We never mentioned these matters again, but occasionally he betrayed his sorrow and fear that all he had lived for, all that he had spent his life serving, was in peril, if not in vain. He said once that the corps of the clergy, as he had known it, was about to ‘disappear over the precipice.’
In the summer of 2002, aged seventy-seven, Father Armishaw was about to move to Aston Hall, a ret
irement home for priests in the Birmingham archdiocese. He wanted to give me his books; the room he had been assigned at the home was too small to house a personal library. Two or three days before the move I went to Carterton with a van to collect them: they exuded the tobacco scent of his old room at Cotton. We sat together drinking tea out of mugs in the empty room that had been his study for more than twenty-five years. I could see that he was grieving the loss of his books. I said: ‘Your books will always be in our home, and our home is your home. So they will always be with you.’

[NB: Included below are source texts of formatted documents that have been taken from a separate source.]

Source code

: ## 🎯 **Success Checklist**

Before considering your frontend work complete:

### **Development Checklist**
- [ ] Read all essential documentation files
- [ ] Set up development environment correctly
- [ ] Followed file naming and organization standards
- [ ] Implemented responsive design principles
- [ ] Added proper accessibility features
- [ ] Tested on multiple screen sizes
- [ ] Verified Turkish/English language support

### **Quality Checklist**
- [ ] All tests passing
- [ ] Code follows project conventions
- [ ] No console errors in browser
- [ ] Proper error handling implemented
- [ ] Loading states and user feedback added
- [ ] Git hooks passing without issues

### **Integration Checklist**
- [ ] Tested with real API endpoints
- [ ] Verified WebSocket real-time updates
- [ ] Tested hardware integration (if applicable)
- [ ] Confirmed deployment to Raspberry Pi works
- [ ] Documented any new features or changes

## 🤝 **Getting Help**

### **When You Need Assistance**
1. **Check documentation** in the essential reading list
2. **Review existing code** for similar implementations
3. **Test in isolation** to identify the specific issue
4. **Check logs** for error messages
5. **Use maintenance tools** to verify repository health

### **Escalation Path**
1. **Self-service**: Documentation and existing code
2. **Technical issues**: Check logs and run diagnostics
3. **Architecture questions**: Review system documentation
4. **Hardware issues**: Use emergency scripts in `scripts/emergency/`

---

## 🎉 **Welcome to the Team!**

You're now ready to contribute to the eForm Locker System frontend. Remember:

He replied: ‘I’ve worked out the precise number of miles from Aston Hall to your front door.’ It was the closest he had ever come to an admission of emotional attachment to us.
Three days later I had a call from the Aston nuns who cared for the retired priests to say that he was seriously ill in hospital. He had not spent a single night at the home, having collapsed on arrival. He had been suffering for some time from cancer of the lymph glands.
I went to see him in Stafford general hospital. He was on a noisy public ward with an unwatched television blaring. He was propped up on the pillows and did not seem to be in pain, but I could see that he was very ill. I sat by his bed holding his hand for a long time. Then he tried to say something to me. At first I could not hear, so I put my ear close to his mouth. He said faintly: ‘My master calls, and I must go.’
Before I left him, I kissed him on the forehead. It was the first time I had ever kissed a priest. He looked up at me, shut his eyes, and nodded his head – as if to say: ‘Thank you.’ When I left, I turned at the end of the ward to look back at him. At that moment I was transported back to the day in the Staffordshire Royal Infirmary when, as a handsome young priest in a flying jacket, he had given me, the seminary boy, a thumbs-up sign as I lay sick in bed with pericarditis. From his deathbed Father Armishaw stirred an arm impeded by festoons of tubes. He raised his thumb in a firm farewell. He died on 7 July 2002, well ‘fortified’, as they used to say, ‘by the rites of Holy Mother Church’.